In the US I see it more as a “market maker” model rather than an exchange model. The President decides all these margins him/herself. The problems with this are myriad. There is a cognitive issue – even if the President is politically accountable to the same spectrum of constituencies as a parliament, s/he has limited bandwidth. There is no wisdom of crowds. Second of all, the President is not accountable to everyone, there’s just a limit to who can have his/her ear. Finally, if you are a market maker you have market power. If there is a deal with surplus which will only get made if you broker it, you will be able to appropriate some of that surplus. This is a big drag on the market.

We like to think of markets in terms of knowledge + incentives. A business has the most knowledge about costs and benefits in their area of specialty, and they have the incentives to create value because they appropriate it in profits. In a parliamentary system, politicians are better able to position and brand themselves such that there is some “line of business” where they know the customer and they know the costs, and to empower these politicians to make constructive exchanges with other politicians.

Your vote is almost never wasted (probabilistically) in a parliamentary system. I have the right to vote in New Jersey but I never bother. No vote or bloc of thousands of votes ever moved New Jersey in a presidential election in my lifetime. But in a parliamentary system, there are always a few seats hanging on just a few votes. In Israel parties can trade their excess votes so the final few thousand votes can affect almost anyone. Virtually every party is biting its nails even when there only a few thousand votes left to count.

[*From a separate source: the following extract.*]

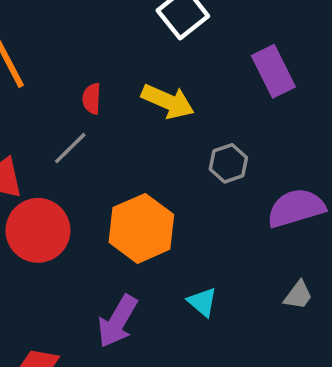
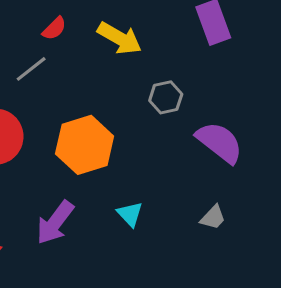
red semicircle: (92, 99) -> (54, 28), turned -144
purple semicircle: (296, 208) -> (220, 142), turned 48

As a small-c conservative, I am not personally a big believer in radical change, and since the Constitution has been around for over 230 years I would not be in a rush to change it. Probably my favorite quote from an economist is from the pioneer in innovation economics Fritz Machlup: “If we did not have a patent system, it would be irresponsible, on the basis of our present knowledge of its economic consequences, to recommend instituting one. But since we have had a patent system for a long time, it would be irresponsible, on the basis of our present knowledge, to recommend abolishing it.” (BTW I recently read that Edith Penrose was co-author of this statement.)

On the other hand, this venerable regime does recently seem to be showing worrying signs of wear. Above all I am a believer in voter/consumer sovereignty so if my thoughts make the electorate better informed, they are a contribution to a better America. (And insofar as Great Britain had a parliamentary system at the time when the Colonies insolently set up their own commonwealth, perhaps a parliament for the US is the truly conservative option?)